[Records from a data source]
= = = =
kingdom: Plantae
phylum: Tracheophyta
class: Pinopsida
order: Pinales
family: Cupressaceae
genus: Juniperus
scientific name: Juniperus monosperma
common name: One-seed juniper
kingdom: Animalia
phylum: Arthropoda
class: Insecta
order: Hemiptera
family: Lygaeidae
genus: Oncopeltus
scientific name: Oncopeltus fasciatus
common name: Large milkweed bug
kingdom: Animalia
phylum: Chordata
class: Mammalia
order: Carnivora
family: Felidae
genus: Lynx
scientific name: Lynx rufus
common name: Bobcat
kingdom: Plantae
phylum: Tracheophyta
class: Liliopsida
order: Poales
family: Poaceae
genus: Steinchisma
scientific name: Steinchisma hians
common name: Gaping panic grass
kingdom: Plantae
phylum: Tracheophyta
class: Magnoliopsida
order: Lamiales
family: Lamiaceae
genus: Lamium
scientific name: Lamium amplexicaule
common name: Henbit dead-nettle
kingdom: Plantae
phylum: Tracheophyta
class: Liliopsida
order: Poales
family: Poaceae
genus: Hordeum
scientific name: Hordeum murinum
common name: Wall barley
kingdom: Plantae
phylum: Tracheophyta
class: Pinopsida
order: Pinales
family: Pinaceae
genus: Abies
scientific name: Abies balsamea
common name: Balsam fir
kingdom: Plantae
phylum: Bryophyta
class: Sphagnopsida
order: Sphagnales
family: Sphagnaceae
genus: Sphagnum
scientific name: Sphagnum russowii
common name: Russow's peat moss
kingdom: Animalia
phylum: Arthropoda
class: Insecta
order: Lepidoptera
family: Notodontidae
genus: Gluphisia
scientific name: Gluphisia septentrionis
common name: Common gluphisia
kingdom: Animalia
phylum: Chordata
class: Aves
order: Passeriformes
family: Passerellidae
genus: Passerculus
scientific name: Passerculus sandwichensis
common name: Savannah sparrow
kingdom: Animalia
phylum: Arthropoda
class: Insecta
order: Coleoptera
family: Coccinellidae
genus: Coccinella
= = = =
**What you should do:** Print every line of the records above without any alteration.

**Task answer:**
kingdom: Plantae
phylum: Tracheophyta
class: Pinopsida
order: Pinales
family: Cupressaceae
genus: Juniperus
scientific name: Juniperus monosperma
common name: One-seed juniper
kingdom: Animalia
phylum: Arthropoda
class: Insecta
order: Hemiptera
family: Lygaeidae
genus: Oncopeltus
scientific name: Oncopeltus fasciatus
common name: Large milkweed bug
kingdom: Animalia
phylum: Chordata
class: Mammalia
order: Carnivora
family: Felidae
genus: Lynx
scientific name: Lynx rufus
common name: Bobcat
kingdom: Plantae
phylum: Tracheophyta
class: Liliopsida
order: Poales
family: Poaceae
genus: Steinchisma
scientific name: Steinchisma hians
common name: Gaping panic grass
kingdom: Plantae
phylum: Tracheophyta
class: Magnoliopsida
order: Lamiales
family: Lamiaceae
genus: Lamium
scientific name: Lamium amplexicaule
common name: Henbit dead-nettle
kingdom: Plantae
phylum: Tracheophyta
class: Liliopsida
order: Poales
family: Poaceae
genus: Hordeum
scientific name: Hordeum murinum
common name: Wall barley
kingdom: Plantae
phylum: Tracheophyta
class: Pinopsida
order: Pinales
family: Pinaceae
genus: Abies
scientific name: Abies balsamea
common name: Balsam fir
kingdom: Plantae
phylum: Bryophyta
class: Sphagnopsida
order: Sphagnales
family: Sphagnaceae
genus: Sphagnum
scientific name: Sphagnum russowii
common name: Russow's peat moss
kingdom: Animalia
phylum: Arthropoda
class: Insecta
order: Lepidoptera
family: Notodontidae
genus: Gluphisia
scientific name: Gluphisia septentrionis
common name: Common gluphisia
kingdom: Animalia
phylum: Chordata
class: Aves
order: Passeriformes
family: Passerellidae
genus: Passerculus
scientific name: Passerculus sandwichensis
common name: Savannah sparrow
kingdom: Animalia
phylum: Arthropoda
class: Insecta
order: Coleoptera
family: Coccinellidae
genus: Coccinella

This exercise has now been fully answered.